Being yourself can sometimes cause more pain then you want to admit. We all have aspects of our lives that we like to keep out of the limelight. We are quicker to point out our good qualities and hope that those outshine our dirt spots and things we are ashamed of.
We often try hard to imitate the qualities we admire in others and feel that we lack in ourselves. We learn short cuts and try to force good habits. For instance anyone that knows me, knows I am a cluttered person. I try really hard but I can’t help it sometimes. I am not a type A. It does not however give me an excuse to live like a slob. I am also not super organized or into making spreadsheets and sitting at a computer, it does not however give me permission to be a slacker at my job. Though I am bad at those things it helps me appreciate others who are good at them. For example having roommates who liked to clean and had systems that I learned healthy tricks from. Or coworkers who do feel better sitting at a desk and like documenting things, and they helped set up systems and ways to record things that helped me stay on top of it.
Having flaws doesn’t disqualify me though. Too often the fear of not being good enough has kept me from my dreams and even with this trip has caused me to waste time and not be as proactive in areas like fundraising. Not because I doubted it was what God had for me but because I doubted I was good enough to do it.

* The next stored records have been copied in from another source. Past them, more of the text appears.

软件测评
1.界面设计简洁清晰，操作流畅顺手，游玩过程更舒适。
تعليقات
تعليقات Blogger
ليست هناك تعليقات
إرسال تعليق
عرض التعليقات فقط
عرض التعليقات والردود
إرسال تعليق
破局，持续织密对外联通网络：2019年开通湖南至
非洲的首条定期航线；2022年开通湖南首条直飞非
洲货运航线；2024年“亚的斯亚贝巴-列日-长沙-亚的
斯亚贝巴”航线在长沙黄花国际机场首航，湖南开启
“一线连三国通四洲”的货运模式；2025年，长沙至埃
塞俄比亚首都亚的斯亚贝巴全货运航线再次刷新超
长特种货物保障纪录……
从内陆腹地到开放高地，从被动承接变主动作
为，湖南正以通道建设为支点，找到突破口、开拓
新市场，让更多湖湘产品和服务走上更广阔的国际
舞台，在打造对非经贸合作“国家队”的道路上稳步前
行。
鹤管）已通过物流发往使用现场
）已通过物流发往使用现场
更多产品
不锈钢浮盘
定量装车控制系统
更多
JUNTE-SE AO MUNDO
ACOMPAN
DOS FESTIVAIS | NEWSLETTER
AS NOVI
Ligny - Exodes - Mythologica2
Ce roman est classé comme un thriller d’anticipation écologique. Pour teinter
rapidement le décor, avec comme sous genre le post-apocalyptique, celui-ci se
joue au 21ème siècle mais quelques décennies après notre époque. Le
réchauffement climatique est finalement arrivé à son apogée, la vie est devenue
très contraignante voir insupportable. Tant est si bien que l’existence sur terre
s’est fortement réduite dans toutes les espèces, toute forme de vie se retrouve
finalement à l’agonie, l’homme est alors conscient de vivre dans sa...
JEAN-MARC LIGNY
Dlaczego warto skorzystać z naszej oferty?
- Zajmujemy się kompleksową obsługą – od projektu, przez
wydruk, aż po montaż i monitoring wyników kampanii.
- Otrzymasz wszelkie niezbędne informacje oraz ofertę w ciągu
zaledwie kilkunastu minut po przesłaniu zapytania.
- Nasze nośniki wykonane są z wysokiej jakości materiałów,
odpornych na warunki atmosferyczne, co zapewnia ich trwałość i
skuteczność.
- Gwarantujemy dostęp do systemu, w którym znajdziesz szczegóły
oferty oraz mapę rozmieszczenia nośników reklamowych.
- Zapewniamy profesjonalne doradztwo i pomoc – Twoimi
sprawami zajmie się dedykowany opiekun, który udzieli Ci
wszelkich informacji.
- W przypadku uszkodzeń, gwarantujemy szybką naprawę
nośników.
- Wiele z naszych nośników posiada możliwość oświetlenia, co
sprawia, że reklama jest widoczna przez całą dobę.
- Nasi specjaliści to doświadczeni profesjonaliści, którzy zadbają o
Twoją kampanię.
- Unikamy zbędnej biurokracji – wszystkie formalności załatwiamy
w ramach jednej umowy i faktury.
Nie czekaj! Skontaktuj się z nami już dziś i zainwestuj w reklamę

I love support raising in a weird way it is humbling and also really cool. It is also really hard. Not being super organized by nature I have to really push myself to set a schedule and stick to it or set up deadlines. Especially when I have too much time for my own good. I work better under pressure. Weird but true. I hate long term assignments and just don’t have the attention span for rough drafts and edits. (Though I do know how important they are and value them.) Which is what leads me to this post.
I had wasted time, with excuses and fear I let a lot of valuable fundraising time go by. I was working hard at my job and moving, and have a long list of things that happened this summer, but I was not diligent with fundraising. The beginning of Sept hit and things got real. My deadline was coming and I had to take a hard look at myself. The ugly parts and had some tough conversations with Jesus. I confessed sin and rebuked lies and pushed forward. Everything else had lined up for this trip, my housing, supplies, plane tickets to training camp, my job. Everything was pointing this way and so I had to believe he was going to show up. Well it is never in the way you expect or imagine. I poured my heart into sending letters, a fundraiser, and talking to people more and more about my trip. I needed $5000 by the 28th. But it wasn’t coming in to a point where as of the 25th I only had $700 accounted for. I knew a few more checks were not accounted for, but I knew maybe I only had about $900.
The day before it was due I received a donation of $4300. Talk about God showing up. I didn’t deserve it and almost didn’t believe it. When I asked the person they said, “They were blessed to be a blessing.” And when I told my mom she goes, “Well am I surprised something like that could happen, maybe, am I surprised it happened to you? No. With Jesus anything is possible for you.”
Grace is truly humbling and I know, I already try to live my life unto the Lord but it is times like these where he shows up and reminds me just how loved I am. As I keep moving forward with fundraising and preparing for this trip it is comforting to know it is his will. It also helps squash fear about asking because it really is his money, his will and his timing. All he asks of me is obedience.
Thanks for reading, I hope this encourages you to keep taking steps of faith in your own life. Don’t let the things that you don’t like about yourself disqualify you from the plan God has for you. I could have given up. I mean it was the day before the deadline and a small part of me wanted to. The larger part of me knew better, I am not perfect but I serve a God who loves me as I am. I am blessed to be a blessing and I can’t wait to go to training camp, continue to raise the rest of the $18000 and prepare to go to the nations. God is so good!